# Tarefa 1
Reproduza, no texto sobre a visita de Lula a Portugal, o trecho que começa com as palavras que contêm "Lula e Costa" e termina com "de ensino superior.".
# Tarefa 2
Responda às perguntas abaixo com base no texto sobre a visita de Lula a Portugal.
(a) Quantas aeronaves KC-390 a Embraer já vendeu à Força Aérea Portuguesa?
(b) Em torno de que tema Costa mencionou um estudo conjunto?
(c) Quantos países compõem o BRICS, segundo o texto?
# Tarefa 3
Escreva a continuação do texto sobre a visita de Lula a Portugal, partindo do ponto em que ele termina.

# Texto extraído
::::::::

26 de Abril de 2023, por José Venâncio de Resende

Lula e Costa viajaram na aeronave militar da Embraer "padrão NATO" (Foto: Ricardo Stuckert/Presidência da República do Brasil).

De Lisboa. 

A assinatura do acordo entre Brasil e Portugal sobre a concessão de equivalência de estudos no ensino fundamental/básico e médio/secundário – uma reivindicação antiga dos imigrantes – e a decisão de reforçar a presença em território português da Embraer – que já vendeu cinco aeronaves KC-390 à Força Aérea Portuguesa (que faz parte da OTAN/NATO*) a operarem a partir deste ano – estão entre as medidas anunciadas durante a recente passagem do presidente Luís Inácio Lula da Silva por Portugal. No caso da cooperação educacional, há ainda a decisão de estudar a ampliação do acordo para a equivalência de graus e títulos de ensino superior.

Quanto à Embraer, a intenção é avançar para o desenvolvimento de uma base tecnológica e industrial de defesa em Portugal, que inclusive permitirá ampliar a produção conjunta de aeronaves militares “padrão NATO”. Como a demanda portuguesa não é suficiente para absorver toda a produção, a empresa vai acabar fornecendo seus aviões para outros países da NATO/OTAN. E como bem salientaram o presidente brasileiro Lula da Silva e o primeiro-ministro português  Antônio Costa, este é um modelo bem-sucedido de parceria na área empresarial que precisa ser estendido a outros setores da economia; ou seja, há um imenso espaço para dinamizar o comércio exterior entre os dois países. Costa ressaltou o potencial de projetos voltados para a transição energética, em especial um estudo conjunto em torno do hidrogênio verde. 

A chegada de Lula da Silva a Portugal foi marcada pela desconfiança em relação à posição do presidente brasileiro sobre a invasão da Ucrânia pela Rússia, manifestada em recente visita à China, na qual ele culpou também o país invadido (e consequentemente seus apoiadores) pela guerra e vinha defendendo um acordo de paz no mínimo assimétrico. Como membro do BRICS (agrupamento de cinco países emergentes)** e com a volta do ativismo do Brasil na política externa, o País passou a ser visto como inclinado a fechar com posições russas e chinesas em questões delicadas como esta, que envolve Estados Unidos e União Europeia no âmbito da NATO/OTAN. Não apenas interesses comerciais, mas também a questão ideológica contamina esta discussão.

::::::::

# Os dados
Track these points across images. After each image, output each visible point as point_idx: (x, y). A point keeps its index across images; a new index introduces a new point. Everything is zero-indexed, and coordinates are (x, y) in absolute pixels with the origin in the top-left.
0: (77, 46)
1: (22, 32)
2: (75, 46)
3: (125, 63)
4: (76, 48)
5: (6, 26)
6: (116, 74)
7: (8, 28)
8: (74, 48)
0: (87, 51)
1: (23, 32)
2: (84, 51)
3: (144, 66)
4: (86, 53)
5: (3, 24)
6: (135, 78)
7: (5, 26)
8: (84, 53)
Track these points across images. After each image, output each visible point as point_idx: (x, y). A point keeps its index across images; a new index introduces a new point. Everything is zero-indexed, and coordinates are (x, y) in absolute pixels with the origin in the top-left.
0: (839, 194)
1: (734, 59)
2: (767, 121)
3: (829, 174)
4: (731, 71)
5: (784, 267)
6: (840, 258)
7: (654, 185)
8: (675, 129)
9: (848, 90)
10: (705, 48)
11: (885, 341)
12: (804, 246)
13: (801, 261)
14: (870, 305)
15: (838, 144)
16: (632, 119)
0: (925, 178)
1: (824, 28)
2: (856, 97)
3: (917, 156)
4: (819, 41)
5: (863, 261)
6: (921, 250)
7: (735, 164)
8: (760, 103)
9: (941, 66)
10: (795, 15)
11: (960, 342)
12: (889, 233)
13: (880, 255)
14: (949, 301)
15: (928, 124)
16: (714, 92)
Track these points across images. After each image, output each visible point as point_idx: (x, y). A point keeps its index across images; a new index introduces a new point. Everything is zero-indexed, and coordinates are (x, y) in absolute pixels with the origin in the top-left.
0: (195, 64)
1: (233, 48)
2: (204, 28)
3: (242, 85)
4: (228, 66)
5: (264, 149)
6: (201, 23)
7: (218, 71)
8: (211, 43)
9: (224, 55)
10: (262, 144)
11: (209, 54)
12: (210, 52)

::::::::

# Resposta 1
Lula e Costa viajaram na aeronave militar da Embraer "padrão NATO" (Foto: Ricardo Stuckert/Presidência da República do Brasil).

De Lisboa. 

A assinatura do acordo entre Brasil e Portugal sobre a concessão de equivalência de estudos no ensino fundamental/básico e médio/secundário – uma reivindicação antiga dos imigrantes – e a decisão de reforçar a presença em território português da Embraer – que já vendeu cinco aeronaves KC-390 à Força Aérea Portuguesa (que faz parte da OTAN/NATO*) a operarem a partir deste ano – estão entre as medidas anunciadas durante a recente passagem do presidente Luís Inácio Lula da Silva por Portugal. No caso da cooperação educacional, há ainda a decisão de estudar a ampliação do acordo para a equivalência de graus e títulos de ensino superior.

# Resposta 2
(a) A Embraer já vendeu cinco aeronaves KC-390 à Força Aérea Portuguesa.
(b) O estudo conjunto mencionado por Costa gira em torno do hidrogênio verde.
(c) Segundo o texto, o BRICS é composto por cinco países emergentes.

# Resposta 3
No mesmo dia (24) em que Lula da Silva cumpria agendas no Porto e em Lisboa, Bruxelas, por meio do chefe da diplomacia da União Europeia, Josep Borrell, desafiou o presidente brasileiro a visitar Kiev para conhecer de perto a realidade da guerra, se quiser se credenciar como um potencial mediador “credível” para o conflito. E, um dia depois, na Assembleia da República, durante a cerimônia de recepção a Lula da Silva que antecedeu às comemorações da Revolução de 25 de abril*** – a popular Revolução dos Cravos -, ficaram claras as diferenças de ênfase.

O presidente da Assembleia da República, Augusto Santos Silva, foi explícito: “Acreditamos que é urgentíssimo trocar as armas pelas conversações político-diplomáticas, que ponham fim ao conflito e salvaguardem, elas sim, os interesses legítimos em presença. Precisamos, na verdade, de falar mais de negociações e menos de batalhas. A condição é simples e depende unicamente da Federação Russa: é o agressor cessar as hostilidades e retirar-se do país soberano que invadiu”.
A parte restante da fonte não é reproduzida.